On the bright side, it’s still easy to escape the madding crowd. A particularly enjoyable way to do that is on a catamaran, which has become the most popular charter-boat type in the BVIs. These cruising multihulls are loaded with accommodations that would be at home in a swank summer cottage, which is great for living aboard, but not so much for spritely sailing. It takes a good bit of breeze to get them going. So you could say they were made to order for the BVIs.
The famed winter winds were in full force during our cruise—often more than 20 knots from the east—and the big cat loved it. I’m not saying it flew a hull or delivered any surfing thrills, but on a wonderful jaunt from Leverick Bay to Anegada the boatspeed topped 11 knots.
The cat had a more than ample spread of sail area, most it in a full-battened Dacron mainsail with a generous roach. Other charter catamarans in the BVI have less sail area, as in none. Cruising catamaran powerboats are another of the new wrinkles in the BVI. No problem there, but it seems a waste of perfectly good wind to me.

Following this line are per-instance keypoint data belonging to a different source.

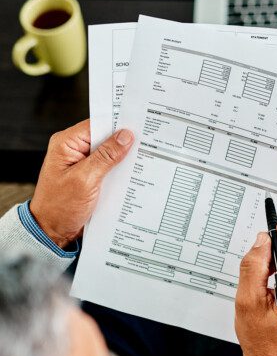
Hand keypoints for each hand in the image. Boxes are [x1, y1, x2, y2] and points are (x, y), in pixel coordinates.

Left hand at [30, 120, 133, 247]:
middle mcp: (74, 149)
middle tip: (145, 144)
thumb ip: (106, 156)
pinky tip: (132, 173)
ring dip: (123, 158)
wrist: (53, 231)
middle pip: (105, 137)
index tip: (139, 126)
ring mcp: (83, 162)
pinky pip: (109, 166)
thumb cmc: (59, 207)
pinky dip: (120, 170)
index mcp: (66, 143)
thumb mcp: (85, 179)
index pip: (97, 124)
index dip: (118, 124)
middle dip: (124, 142)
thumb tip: (125, 136)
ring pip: (109, 152)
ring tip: (141, 160)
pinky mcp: (90, 175)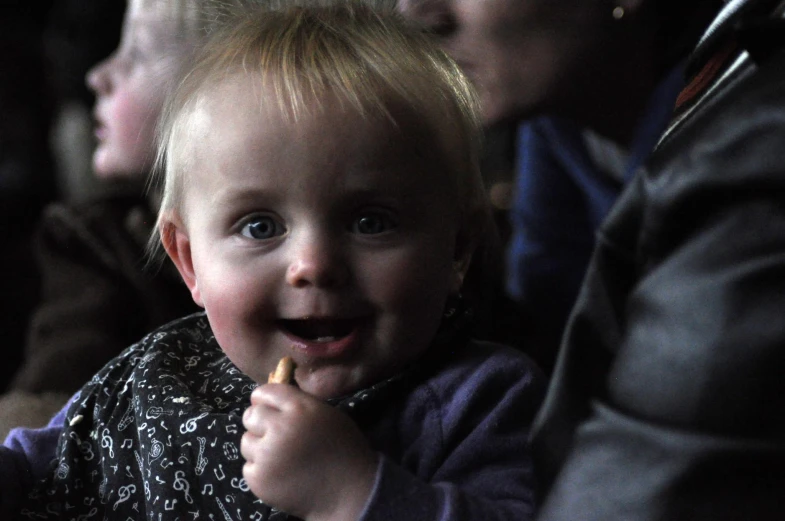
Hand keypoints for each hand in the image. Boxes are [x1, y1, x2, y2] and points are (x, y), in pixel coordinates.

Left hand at [241, 384, 377, 520]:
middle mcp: (280, 428)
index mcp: (299, 408)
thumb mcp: (327, 415)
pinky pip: (248, 467)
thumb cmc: (342, 450)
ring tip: (280, 457)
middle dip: (259, 422)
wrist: (348, 491)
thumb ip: (300, 404)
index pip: (264, 392)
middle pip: (250, 415)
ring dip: (259, 447)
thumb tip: (273, 401)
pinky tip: (280, 473)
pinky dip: (260, 470)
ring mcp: (267, 455)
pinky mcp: (259, 479)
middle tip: (274, 434)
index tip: (268, 409)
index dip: (264, 400)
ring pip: (246, 441)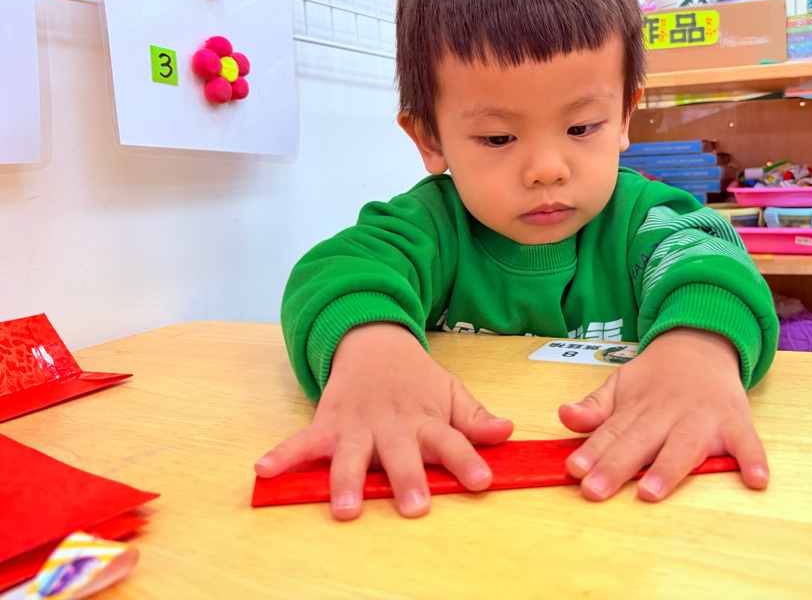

I should mention that superyachts, cruise ships and power cruisers aren’t the only manifestations of change in the BVIs.
For example: the Soggy Dollar Bar on Jost Van Dyke. Once an island outpost on the shore of White Bay, it was known mainly to the sailing cognoscenti, reachable by dinghy from an anchored yacht when the swells are not too aggressive or by jitney of dubious roadworthiness from Great Harbour over breathtakingly steep hills, it’s now an entertainment destination. On a weekday afternoon, it was overrun by daytrippers delivered by high-speed center-console powerboats and bent on Painkiller partying.
I’m just reporting the changes in the BVIs, not judging them, because they don’t really matter. What does matter is that this compact array of islands, graced by pretty anchorages, blessed by the tradewinds, remains one of the best places in the world to cruise under sail.
On the penultimate leg of our cruise, a broad reach from Bitter End to Great Harbour, as waves building in a hardy breeze curled behind the surging cat, I looked aft and beheld a panorama of indigo seas crested in brilliant white—and was glad I was not seeing it from the top deck of the Kensho.